5
\$\begingroup\$

This is an ongoing project that has undergone a major update to speed up list processing. Here is the homepage for anyone interested.

It processes lists defined in lists.json by transforming the list content into raw hosts, and places those hosts into a lists that matches its corresponding action method and host format. The constants at the top of build_lists.bash show definitions for each of those variables.

Any advice on how make things faster or fix mistakes is welcome. It's also recommended to run the project in this Docker environment. Just place all the files given here in the same directory and run ./build_lists.bash after giving all the scripts run permissions.

Inputs:

Scripts:

build_lists.bash

#!/usr/bin/env bash

#shopt -s extdebug     # or --debugging
set +H +o history     # disable history features (helps avoid errors from "!" in strings)
shopt -u cmdhist      # would be enabled and have no effect otherwise
shopt -s execfail     # ensure interactive and non-interactive runtime are similar
shopt -s extglob      # enable extended pattern matching (https://www.gnu.org/software/bash/manual/html_node/Pattern-Matching.html)
set -euET -o pipefail # put bash into strict mode & have it give descriptive errors
umask 055             # change all generated file perms from 755 to 700

DOWNLOADS=$(mktemp -d)
TMP=$(mktemp -p "$DOWNLOADS")
METHOD_ALLOW='ALLOW'
METHOD_BLOCK='BLOCK'
FORMAT_DOMAIN='DOMAIN'
FORMAT_CIDR4='CIDR4'
FORMAT_CIDR6='CIDR6'
FORMAT_IPV4='IPV4'
FORMAT_IPV6='IPV6'
readonly DOWNLOADS TMP METHOD_ALLOW METHOD_BLOCK FORMAT_DOMAIN FORMAT_CIDR4 FORMAT_CIDR6 FORMAT_IPV4 FORMAT_IPV6

METHODS=("$METHOD_BLOCK" "$METHOD_ALLOW")
FORMATS=("$FORMAT_DOMAIN" "$FORMAT_IPV4" "$FORMAT_IPV6" "$FORMAT_CIDR4" "$FORMAT_CIDR6")
readonly -a METHODS
readonly -a FORMATS

# https://github.com/ildar-shaimordanov/perl-utils#sponge
sponge() {
    perl -ne '
    push @lines, $_;
    END {
        open(OUT, ">$file")
        or die "sponge: cannot open $file: $!\n";
        print OUT @lines;
        close(OUT);
    }
    ' -s -- -file="$1"
}

sorted() {
    parsort -bfiu -S 100% -T "$DOWNLOADS" "$1" | sponge "$1"
    echo "[INFO] Optimized: ${1}"
}

# params: blacklist, whitelist
apply_whitelist() {
    # https://askubuntu.com/a/562352
    # send each line into the temp file as it's processed instead of keeping it in memory
    parallel --pipe -k -j+0 grep --line-buffered -Fxvf "$2" - <"$1" >>"$TMP"
    cp "$TMP" "$1"
    : >"$TMP"
    echo "[INFO] Applied whitelist to: ${1}"
}

# params: ip list, cidr whitelist
apply_cidr_whitelist() {
    if test -f "$1"; then
        sem -j+0 grepcidr -vf "$2" <"$1" | sponge "$1"
        sem --wait
        echo "[INFO] Applied CIDR whitelist to: ${1}"

- _WRITTEN TASKS_:
(1) Copy the host-list build script text word for word, everything from "shopt -u cmdhist" down to "DOWNLOADS=$(mktemp -d)".
(2) Continue the host-list build script text from the point where it stops.

- _MATERIAL SHOWN_:
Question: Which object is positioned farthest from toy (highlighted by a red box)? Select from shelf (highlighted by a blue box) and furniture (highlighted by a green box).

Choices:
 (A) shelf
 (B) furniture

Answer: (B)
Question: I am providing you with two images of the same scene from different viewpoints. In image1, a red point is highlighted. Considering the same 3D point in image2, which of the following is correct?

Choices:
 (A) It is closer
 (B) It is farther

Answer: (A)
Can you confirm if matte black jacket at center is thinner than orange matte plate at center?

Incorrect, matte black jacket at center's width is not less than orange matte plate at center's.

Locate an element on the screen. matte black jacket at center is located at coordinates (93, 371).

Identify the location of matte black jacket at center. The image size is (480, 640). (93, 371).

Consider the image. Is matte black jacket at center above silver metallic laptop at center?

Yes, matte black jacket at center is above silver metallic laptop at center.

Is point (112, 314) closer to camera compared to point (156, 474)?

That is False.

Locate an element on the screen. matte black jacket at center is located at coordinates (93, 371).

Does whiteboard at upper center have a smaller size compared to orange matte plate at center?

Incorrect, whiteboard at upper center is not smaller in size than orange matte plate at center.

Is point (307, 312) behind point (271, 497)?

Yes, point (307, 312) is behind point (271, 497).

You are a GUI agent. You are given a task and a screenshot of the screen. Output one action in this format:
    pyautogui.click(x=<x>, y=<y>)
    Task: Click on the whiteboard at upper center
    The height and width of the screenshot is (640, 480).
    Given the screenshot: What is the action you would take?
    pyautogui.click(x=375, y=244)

- _RESULTS_:
(1)
shopt -u cmdhist      # would be enabled and have no effect otherwise
shopt -s execfail     # ensure interactive and non-interactive runtime are similar
shopt -s extglob      # enable extended pattern matching (https://www.gnu.org/software/bash/manual/html_node/Pattern-Matching.html)
set -euET -o pipefail # put bash into strict mode & have it give descriptive errors
umask 055             # change all generated file perms from 755 to 700

DOWNLOADS=$(mktemp -d)

(2)
    fi
}

init() {
    trap 'rm -rf "$DOWNLOADS"' EXIT || exit 1
    mkdir -p build/
    : >logs/aria2.log
    chmod -t /tmp
}

cleanup() {
    chmod +t /tmp
}

main() {
    local cache
    local list
    local blacklist
    local results

    init

    for method in "${METHODS[@]}"; do
        cache="${DOWNLOADS}/${method}"

        echo "[INFO] Processing method: ${method}"

        set +e # temporarily disable strict fail, in case downloads fail
        jq -r --arg method "$method" 'to_entries[] |
            select(.value.content.retriever == "ARIA2" and .value.method == $method) |
            {key, mirrors: .value.mirrors} |
            (.mirrors | join("\t")), " out=\(.key)"' lists.json |
            aria2c -i- -d "$cache" --conf-path='./aria2.conf'
        set -e

        echo "[INFO] Downloaded ${method} lists!"

        for format in "${FORMATS[@]}"; do
            results="${cache}/${format}"
            mkdir -p "$results"

            echo "[INFO] Sending list results to: ${results}"

            find -P -O3 "$cache" -maxdepth 1 -type f -print0 |
                # https://www.gnu.org/software/parallel/parallel_tutorial.html#controlling-the-execution
                parallel -0 --use-cpus-instead-of-cores --jobs 0 --results "$results" -X ./apply_filters.bash {} "$method" "$format"

            list="build/${method}_${format}.txt"

            echo "[INFO] Processed: ${list}"

            find -P -O3 "$results" -type f -name stdout -exec cat -s {} + | sponge "$list"

            if [ -f "$list" ] && [ -s "$list" ]; then
                sorted "$list"

                if [[ "$method" == "$METHOD_ALLOW" ]]; then
                    blacklist="build/BLOCK_${format}.txt"
                    echo "[INFO] Applying whitelist: ${list}"

                    case "$format" in
                    "$FORMAT_CIDR4")
                        apply_cidr_whitelist "$blacklist" "$list"
                        apply_cidr_whitelist "build/BLOCK_IPV4.txt" "$list"
                        ;;
                    "$FORMAT_CIDR6")
                        apply_cidr_whitelist "$blacklist" "$list"
                        apply_cidr_whitelist "build/BLOCK_IPV6.txt" "$list"
                        ;;
                    *)
                        apply_whitelist "$blacklist" "$list"
                        ;;
                    esac
                else
                    # Remove IPs from the IP blacklists that are covered by the CIDR blacklists
                    case "$format" in
                    "$FORMAT_CIDR4")
                        apply_cidr_whitelist "build/BLOCK_IPV4.txt" "$list"
                        ;;
                    "$FORMAT_CIDR6")
                        apply_cidr_whitelist "build/BLOCK_IPV6.txt" "$list"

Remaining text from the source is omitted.